- Directed by: Giorgio Ferroni
- Story by: Giorgio Ferroni
- Starring: Ray Danton; Marisa Mell; Margaret Lee;
- Cinematography: Tony Secchi
- Edited by: Antonietta Zita
- Music by: Benedetto Ghiglia
- Production companies: Ramo Film; Films Borderie S.A. (C.I.C.C.); Constantin Film GmbH; Fono Roma S.p.A.;
- Distributed by: Variety Distribution
- Release date: 24 May 1966 (France);
- Running time: 95 minutes
- Countries: Italy; France; West Germany;
- Languages: Italian English

= Secret Agent Super Dragon =

Secret Agent Super Dragon (New York chiama Superdrago) is a 1966 internationally co-produced Eurospy film directed by Giorgio Ferroni, and starring Ray Danton as the titular secret agent.

== Plot ==
The plot centers on a secret agent and an evil organization that is drugging people for world domination. After his colleague is killed, the eponymous Secret Agent Super Dragon comes out of retirement to investigate.
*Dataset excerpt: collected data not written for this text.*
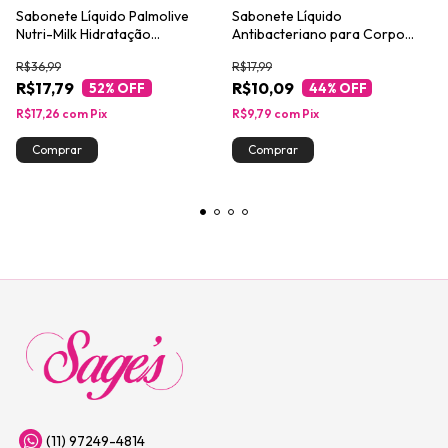
Sabonete Líquido Palmolive
Sabonete Líquido
Nutri-Milk Hidratação
Antibacteriano para Corpo
Prolongada 650ml
Protex Aveia 250ml
R$36,99
R$17,99
R$17,79
R$10,09
52
% OFF
44
% OFF
R$17,26
com
Pix
R$9,79
com
Pix
(11) 97249-4814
The main character discovers that the culprits in this crime are actually part of an international crime syndicate, and that they are smuggling the drugs in imported vases.

== Cast ==
- Ray Danton as Bryan Cooper (Super Dragon)
- Marisa Mell as Charity Farrel
- Margaret Lee as Cynthia Fulton
- Jess Hahn as Baby Face
- Carlo D'Angelo as Fernand Lamas
- Adriana Ambesi as Verna
- Marco Guglielmi as Professor Kurge
- Solvi Stubing as Elizabeth
- Gérard Herter as Coleman
- Jacques Herlin as Ross
- Benito Stefanelli as Kirk

==Release==
Secret Agent Super Dragon was released in France on May 24, 1966.

In August 1993, the film appeared as a featured offering on episode 504 of the satirical television series Mystery Science Theater 3000.